### Task:
In the entries that follow, the line with "January 2023" opens the range and the line with "Featured Projects" closes it; repeat that range exactly, both lines included.

### Data for review:
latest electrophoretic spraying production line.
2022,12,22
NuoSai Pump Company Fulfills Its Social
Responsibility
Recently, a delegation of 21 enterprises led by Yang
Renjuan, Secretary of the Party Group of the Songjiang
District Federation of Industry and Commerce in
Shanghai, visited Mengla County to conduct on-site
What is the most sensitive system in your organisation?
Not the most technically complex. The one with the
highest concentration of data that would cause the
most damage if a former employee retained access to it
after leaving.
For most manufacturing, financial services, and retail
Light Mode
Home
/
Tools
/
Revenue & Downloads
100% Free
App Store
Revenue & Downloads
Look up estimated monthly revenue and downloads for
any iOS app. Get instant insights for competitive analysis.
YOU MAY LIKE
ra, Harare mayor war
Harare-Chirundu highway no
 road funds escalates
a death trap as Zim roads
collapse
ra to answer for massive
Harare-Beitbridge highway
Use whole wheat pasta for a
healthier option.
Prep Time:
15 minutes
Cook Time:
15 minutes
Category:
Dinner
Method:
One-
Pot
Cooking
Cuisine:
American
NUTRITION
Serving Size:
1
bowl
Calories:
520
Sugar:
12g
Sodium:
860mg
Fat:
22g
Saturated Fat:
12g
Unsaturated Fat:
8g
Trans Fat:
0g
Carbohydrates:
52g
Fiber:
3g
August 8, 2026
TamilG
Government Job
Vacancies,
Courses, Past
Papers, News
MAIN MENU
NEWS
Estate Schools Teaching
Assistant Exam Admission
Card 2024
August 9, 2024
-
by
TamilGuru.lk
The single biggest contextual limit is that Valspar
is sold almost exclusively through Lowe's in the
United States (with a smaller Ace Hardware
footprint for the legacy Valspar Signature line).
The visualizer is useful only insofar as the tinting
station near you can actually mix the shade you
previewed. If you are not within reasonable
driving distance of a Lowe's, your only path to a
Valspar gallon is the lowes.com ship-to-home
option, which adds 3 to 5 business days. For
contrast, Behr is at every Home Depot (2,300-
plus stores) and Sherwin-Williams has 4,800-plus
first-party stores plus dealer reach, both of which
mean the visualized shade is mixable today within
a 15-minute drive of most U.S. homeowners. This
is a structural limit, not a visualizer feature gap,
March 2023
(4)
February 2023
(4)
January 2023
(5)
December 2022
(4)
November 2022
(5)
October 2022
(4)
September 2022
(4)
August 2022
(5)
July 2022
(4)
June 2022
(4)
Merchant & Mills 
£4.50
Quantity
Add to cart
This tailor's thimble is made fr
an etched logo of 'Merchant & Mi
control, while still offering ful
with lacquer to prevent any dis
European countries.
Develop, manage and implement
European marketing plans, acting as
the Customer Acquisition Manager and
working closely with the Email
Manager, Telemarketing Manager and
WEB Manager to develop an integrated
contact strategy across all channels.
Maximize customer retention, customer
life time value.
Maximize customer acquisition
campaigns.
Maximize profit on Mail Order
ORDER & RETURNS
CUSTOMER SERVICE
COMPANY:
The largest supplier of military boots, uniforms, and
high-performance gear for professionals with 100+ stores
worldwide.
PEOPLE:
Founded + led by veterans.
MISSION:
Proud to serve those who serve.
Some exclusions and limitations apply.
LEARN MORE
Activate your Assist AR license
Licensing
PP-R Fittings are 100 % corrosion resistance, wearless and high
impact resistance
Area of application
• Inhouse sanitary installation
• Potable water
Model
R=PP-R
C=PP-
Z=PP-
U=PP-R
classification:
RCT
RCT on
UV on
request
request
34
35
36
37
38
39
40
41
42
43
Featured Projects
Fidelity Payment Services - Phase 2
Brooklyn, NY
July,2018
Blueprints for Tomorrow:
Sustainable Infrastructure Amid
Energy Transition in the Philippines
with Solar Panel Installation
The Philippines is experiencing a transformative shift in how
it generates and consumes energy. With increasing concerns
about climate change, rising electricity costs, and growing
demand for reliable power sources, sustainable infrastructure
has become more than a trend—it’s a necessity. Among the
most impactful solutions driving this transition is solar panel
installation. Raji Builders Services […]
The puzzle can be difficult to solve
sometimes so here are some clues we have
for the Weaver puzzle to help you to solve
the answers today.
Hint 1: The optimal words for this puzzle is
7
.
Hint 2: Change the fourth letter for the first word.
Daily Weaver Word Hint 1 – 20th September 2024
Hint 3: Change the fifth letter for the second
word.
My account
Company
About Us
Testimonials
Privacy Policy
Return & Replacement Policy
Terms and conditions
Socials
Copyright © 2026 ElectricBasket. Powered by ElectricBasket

### Response for this exercise:
January 2023
(5)
December 2022
(4)
November 2022
(5)
October 2022
(4)
September 2022
(4)
August 2022
(5)
July 2022
(4)
June 2022
(4)
Merchant & Mills 
£4.50
Quantity
Add to cart
This tailor's thimble is made fr
an etched logo of 'Merchant & Mi
control, while still offering ful
with lacquer to prevent any dis
European countries.
Develop, manage and implement
European marketing plans, acting as
the Customer Acquisition Manager and
working closely with the Email
Manager, Telemarketing Manager and
WEB Manager to develop an integrated
contact strategy across all channels.
Maximize customer retention, customer
life time value.
Maximize customer acquisition
campaigns.
Maximize profit on Mail Order
ORDER & RETURNS
CUSTOMER SERVICE
COMPANY:
The largest supplier of military boots, uniforms, and
high-performance gear for professionals with 100+ stores
worldwide.
PEOPLE:
Founded + led by veterans.
MISSION:
Proud to serve those who serve.
Some exclusions and limitations apply.
LEARN MORE
Activate your Assist AR license
Licensing
PP-R Fittings are 100 % corrosion resistance, wearless and high
impact resistance
Area of application
• Inhouse sanitary installation
• Potable water
Model
R=PP-R
C=PP-
Z=PP-
U=PP-R
classification:
RCT
RCT on
UV on
request
request
34
35
36
37
38
39
40
41
42
43
Featured Projects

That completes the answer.